Yes. Some connections, particularly satellite or dial up, can take longer than the default limit of 200 milliseconds (2/10th of a second) to respond, causing NUM to report a failure. A NUM user in Afghanistan reported that the normal response time for Google is a full second!

If your connection is very slow to respond, just click the “Change Settings” button and increase the setting for “Wait for Ping Response”.   A good way to determine the best setting is to put it at the maximum of 2000 (2 seconds) and then watch NUM for a while and note the range of typical response times for each server. Change the Ping Response time setting to about 1.5 times the highest normal response and NUM should give you reliable reports of actual failures.
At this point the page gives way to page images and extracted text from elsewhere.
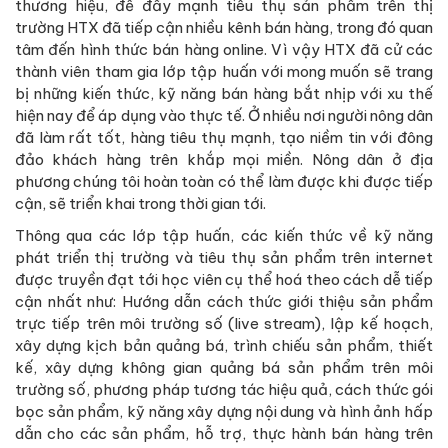
thương hiệu, để đẩy mạnh tiêu thụ sản phẩm trên thị
trường HTX đã tiếp cận nhiều kênh bán hàng, trong đó quan
tâm đến hình thức bán hàng online. Vì vậy HTX đã cử các
thành viên tham gia lớp tập huấn với mong muốn sẽ trang
bị những kiến thức, kỹ năng bán hàng bắt nhịp với xu thế
hiện nay để áp dụng vào thực tế. Ở nhiều nơi người nông dân
đã làm rất tốt, hàng tiêu thụ mạnh, tạo niềm tin với đông
đảo khách hàng trên khắp mọi miền. Nông dân ở địa
phương chúng tôi hoàn toàn có thể làm được khi được tiếp
cận, sẽ triển khai trong thời gian tới.
Thông qua các lớp tập huấn, các kiến thức về kỹ năng
phát triển thị trường và tiêu thụ sản phẩm trên internet
được truyền đạt tới học viên cụ thể hoá theo cách dễ tiếp
cận nhất như: Hướng dẫn cách thức giới thiệu sản phẩm
trực tiếp trên môi trường số (live stream), lập kế hoạch,
xây dựng kịch bản quảng bá, trình chiếu sản phẩm, thiết
kế, xây dựng không gian quảng bá sản phẩm trên môi
trường số, phương pháp tương tác hiệu quả, cách thức gói
bọc sản phẩm, kỹ năng xây dựng nội dung và hình ảnh hấp
dẫn cho các sản phẩm, hỗ trợ, thực hành bán hàng trên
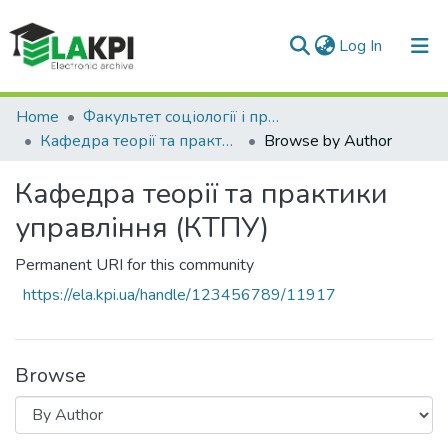
(current)
Log In
Communities & Collections
Home
Факультет соціології і права (ФСП)
Кафедра теорії та практики управління (КТПУ)
Browse by Author
All of DSpace
Кафедра теорії та практики
управління (КТПУ)
Permanent URI for this community
https://ela.kpi.ua/handle/123456789/11917
Browse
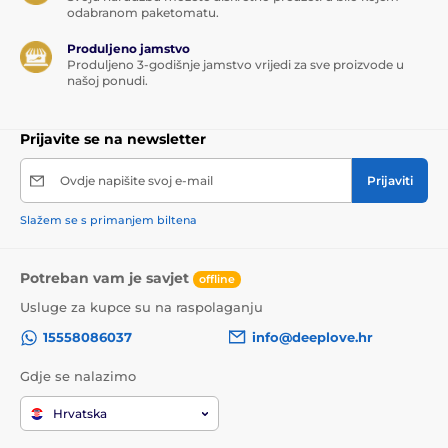
odabranom paketomatu.
Produljeno jamstvo
Produljeno 3-godišnje jamstvo vrijedi za sve proizvode u
našoj ponudi.
Prijavite se na newsletter
Ovdje napišite svoj e-mail
Prijaviti
Slažem se s primanjem biltena
Potreban vam je savjet
offline
Usluge za kupce su na raspolaganju
15558086037
info@deeplove.hr
Gdje se nalazimo
Hrvatska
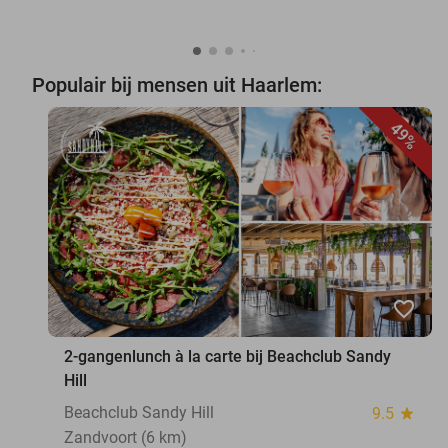
Populair bij mensen uit Haarlem:
49%
favorite_border
2-gangenlunch à la carte bij Beachclub Sandy
Hill
Beachclub Sandy Hill
9.5
star
Zandvoort (6 km)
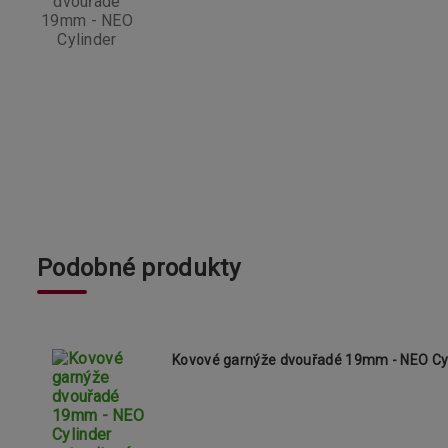
Podobné produkty
Kovové garnýže dvouřadé 19mm - NEO Cyl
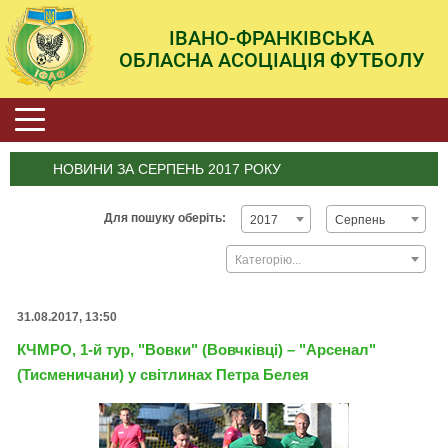
ІВАНО-ФРАНКІВСЬКА
ОБЛАСНА АСОЦІАЦІЯ ФУТБОЛУ
НОВИНИ ЗА СЕРПЕНЬ 2017 РОКУ
Для пошуку оберіть:
2017
Серпень
Категорію...
31.08.2017, 13:50
КЧМРО, 1-й тур, "Вовки" (Вовчківці) – "Арсенал"
(Тисменичани) у світлинах Петра Белея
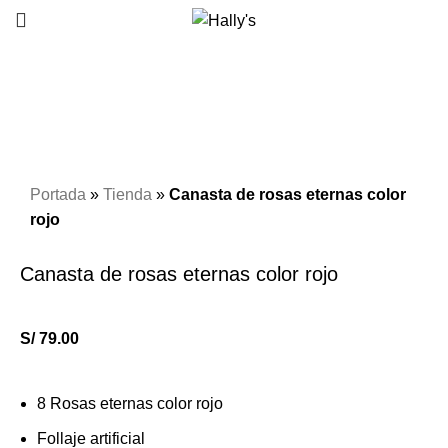
Click to enlarge
Portada
»
Tienda
»
Canasta de rosas eternas color
rojo
Canasta de rosas eternas color rojo
S/
79.00
8 Rosas eternas color rojo
Follaje artificial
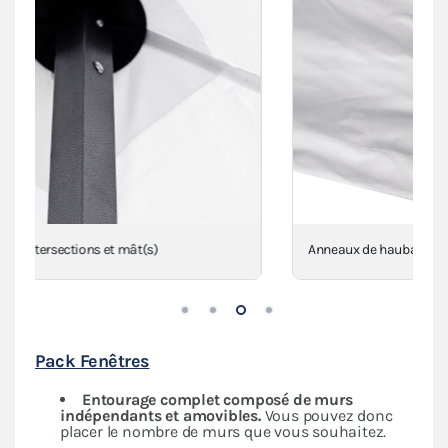
Anneaux de haubanage en inox sur sangles
Pack Fenêtres
Entourage complet composé de murs
indépendants
et amovibles.
Vous pouvez donc
placer le nombre de murs que vous souhaitez.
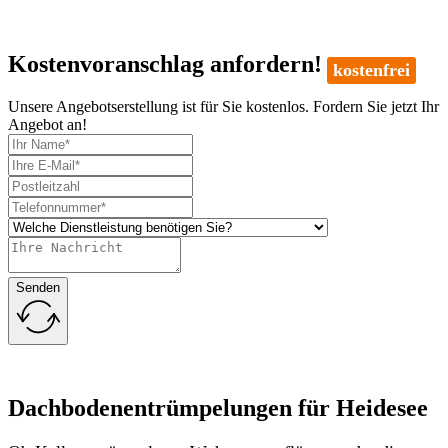
Kostenvoranschlag anfordern!
kostenfrei
Unsere Angebotserstellung ist für Sie kostenlos. Fordern Sie jetzt Ihr
Angebot an!
Senden
Dachbodenentrümpelungen für Heidesee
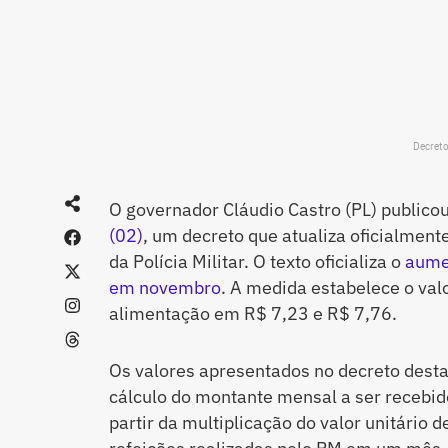
Decreto
O governador Cláudio Castro (PL) publico
(02)
, um decreto que atualiza oficialmente
da Polícia Militar. O texto oficializa o
aume
em novembro
. A medida estabelece o valo
alimentação em R$ 7,23 e R$ 7,76.
Os valores apresentados no decreto desta
cálculo do montante mensal a ser recebid
partir da multiplicação do valor unitário 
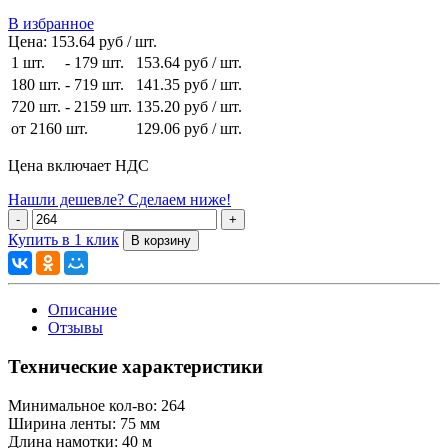
В избранное
Цена:
153.64 руб / шт.
1 шт.
-
179 шт.
153.64 руб
/ шт.
180 шт.
-
719 шт.
141.35 руб
/ шт.
720 шт.
-
2159 шт.
135.20 руб
/ шт.
от 2160 шт.
129.06 руб
/ шт.
Цена включает НДС
Нашли дешевле? Сделаем ниже!
Купить в 1 клик
Описание
Отзывы
Технические характеристики
Минимальное кол-во:
264
Ширина ленты:
75 мм
Длина намотки:
40 м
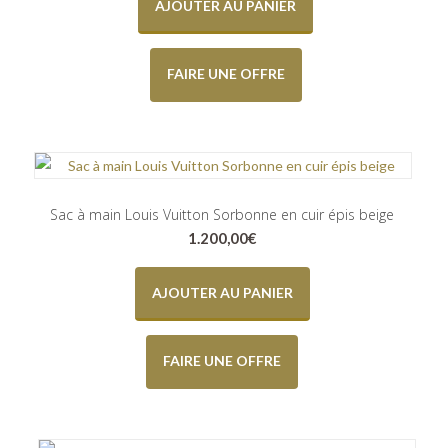
AJOUTER AU PANIER
FAIRE UNE OFFRE
Sac à main Louis Vuitton Sorbonne en cuir épis beige
1.200,00
€
AJOUTER AU PANIER
FAIRE UNE OFFRE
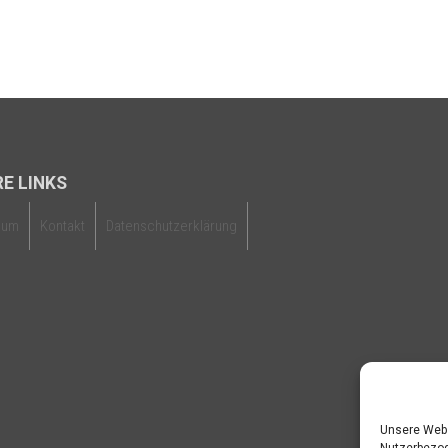
E LINKS
sum
Kontakt
Datenschutzerklärung
Unsere Webs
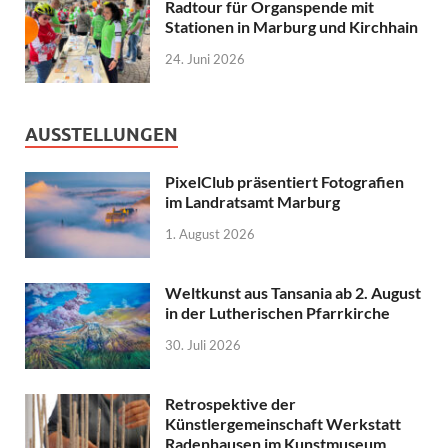
Radtour für Organspende mit
Stationen in Marburg und Kirchhain
24. Juni 2026
AUSSTELLUNGEN
PixelClub präsentiert Fotografien
im Landratsamt Marburg
1. August 2026
Weltkunst aus Tansania ab 2. August
in der Lutherischen Pfarrkirche
30. Juli 2026
Retrospektive der
Künstlergemeinschaft Werkstatt
Radenhausen im Kunstmuseum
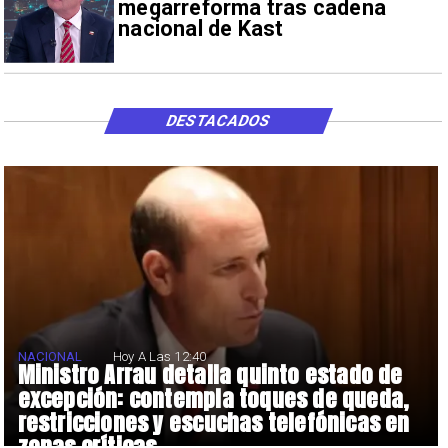
megarreforma tras cadena
nacional de Kast
DESTACADOS
NACIONAL
Hoy A Las 12:40
Ministro Arrau detalla quinto estado de
excepción: contempla toques de queda,
restricciones y escuchas telefónicas en
zonas críticas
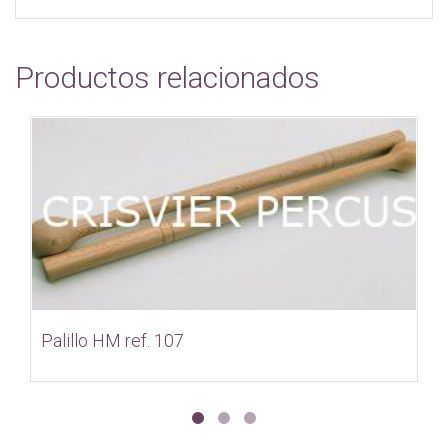
Productos relacionados
Palillo HM ref. 107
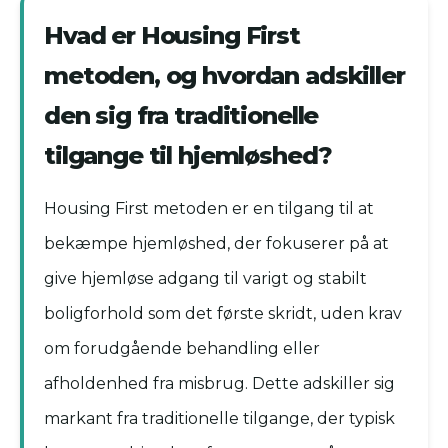
Hvad er Housing First
metoden, og hvordan adskiller
den sig fra traditionelle
tilgange til hjemløshed?
Housing First metoden er en tilgang til at
bekæmpe hjemløshed, der fokuserer på at
give hjemløse adgang til varigt og stabilt
boligforhold som det første skridt, uden krav
om forudgående behandling eller
afholdenhed fra misbrug. Dette adskiller sig
markant fra traditionelle tilgange, der typisk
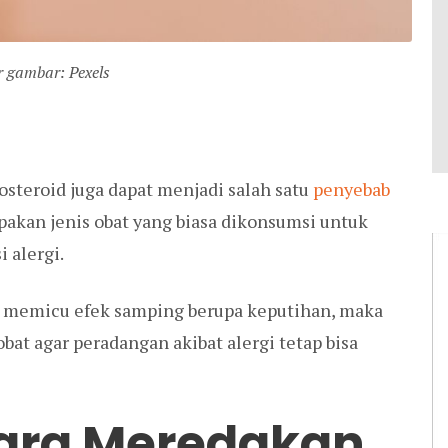
 gambar: Pexels
osteroid juga dapat menjadi salah satu
penyebab
upakan jenis obat yang biasa dikonsumsi untuk
 alergi.
a memicu efek samping berupa keputihan, maka
bat agar peradangan akibat alergi tetap bisa
ara Meredakan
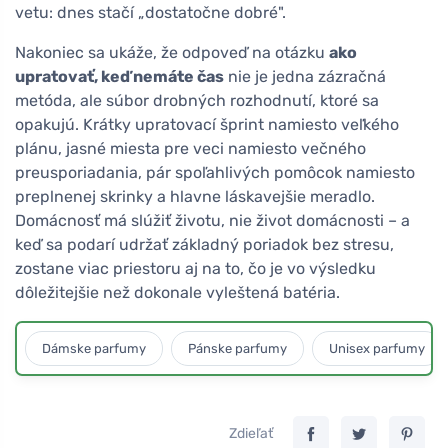
vetu: dnes stačí „dostatočne dobré".
Nakoniec sa ukáže, že odpoveď na otázku
ako
upratovať, keď nemáte čas
nie je jedna zázračná
metóda, ale súbor drobných rozhodnutí, ktoré sa
opakujú. Krátky upratovací šprint namiesto veľkého
plánu, jasné miesta pre veci namiesto večného
preusporiadania, pár spoľahlivých pomôcok namiesto
preplnenej skrinky a hlavne láskavejšie meradlo.
Domácnosť má slúžiť životu, nie život domácnosti – a
keď sa podarí udržať základný poriadok bez stresu,
zostane viac priestoru aj na to, čo je vo výsledku
dôležitejšie než dokonale vyleštená batéria.
Dámske parfumy
Pánske parfumy
Unisex parfumy
Zdieľať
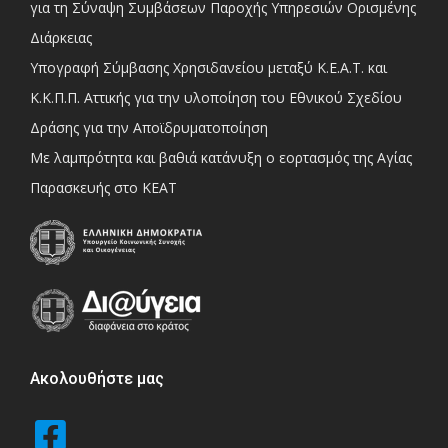
για τη Σύναψη Συμβάσεων Παροχής Υπηρεσιών Ορισμένης
Διάρκειας
Υπογραφή Σύμβασης Χρησιδανείου μεταξύ Κ.Ε.Α.Τ. και
Κ.Κ.Π.Π. Αττικής για την υλοποίηση του Εθνικού Σχεδίου
Δράσης για την Αποϊδρυματοποίηση
Με λαμπρότητα και βαθιά κατάνυξη ο εορτασμός της Αγίας
Παρασκευής στο ΚΕΑΤ
Ακολουθήστε μας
That’s normal and it’s not a connection failure.  The test just takes an instant and there is only one test every five seconds.  If a test fails, the light turns red and NUM goes on to the next test immediately.  The red light stays on, but that just means that one server didn’t respond  to that one request. Ten seconds go by before NUM tries that one again and the light turns green.

Your connection actually is working. What’s probably not working is your Domain Name Service, or DNS.

Computers on the internet, whether it’s a server at Google or your PC at home, are actually identified by a number – like 8.8.8.8 for Google. That’s called an IP (Internet Protocol) address. The DNS is the phone book of the internet. Your browser needs the IP address of the server you want to get that web page from, but you just have to type in the name – Google.com. Your browser sends that web site name to the DNS server and DNS sends back the IP address you need. That has to happen before your browser can ask the web site’s server for the actual page.

In most cases, your computer is set to use a DNS service provided by your Internet Service Provider. These ISP DNS services can be slow or occasionally even unavailable.

Using a different DNS service could be more reliable and also faster – reducing the delay you see before a requested web page begins to load. There are free public DNS services you can use including Google’s DNS or OpenDNS. The specifics of how to change your DNS can be found on the OpenDNS web site at http://use.opendns.com/   To use Google’s DNS, follow the same directions but use the IP addresses 8.8.8.8 and 8.8.4.4.

Even when your DNS is down, Net Uptime Monitor keeps reporting that it’s connecting because NUM does not use names to specify server addresses; it uses the numerical IP address directly. This means it doesn’t need or use the DNS.   That’s a key feature of NUM’s design – it tests the connection, not your DNS service.

Yes, just click the “Change Settings” button, then the “Change Target Servers” button. Detailed instructions are in the Help file.

The three default servers are extremely high reliability, public, and free. Cloudflare is one of the world’s largest networks, serving 25 million HTTP requests per second on average. Level 3 is one of only six main providers (Tier 1 networks) of the internet backbone in the United States and around the world. And Google is – well, it’s Google.

The purpose of NUM is to test whether your internet provider is connecting you to the whole of the internet and using these servers tells you if they are doing that job!

There’s no need to do that.  NUM automatically tests your router with a separate Ping when the internet connection fails.  The status of your local network is displayed and is recorded in the log file with any outage.

Generally, one of the first things your ISP will tell you to do is to connect your computer directly to their modem and not through a router or WiFi – this eliminates the local network as a possible source of the problem.   The router response time in the NUM log will prove to your ISP that your router or WiFi is not the issue.

No, that requires different programming, and we don’t offer that capability at this time

No.  All programs are “suspended” when your computer is in a power saving state.  NUM will be running when the computer wakes up, but network failures while the computer is sleeping will not be detected or logged.

If you want NUM to test around the clock, change your “power and sleep” settings to prevent your computer from sleeping.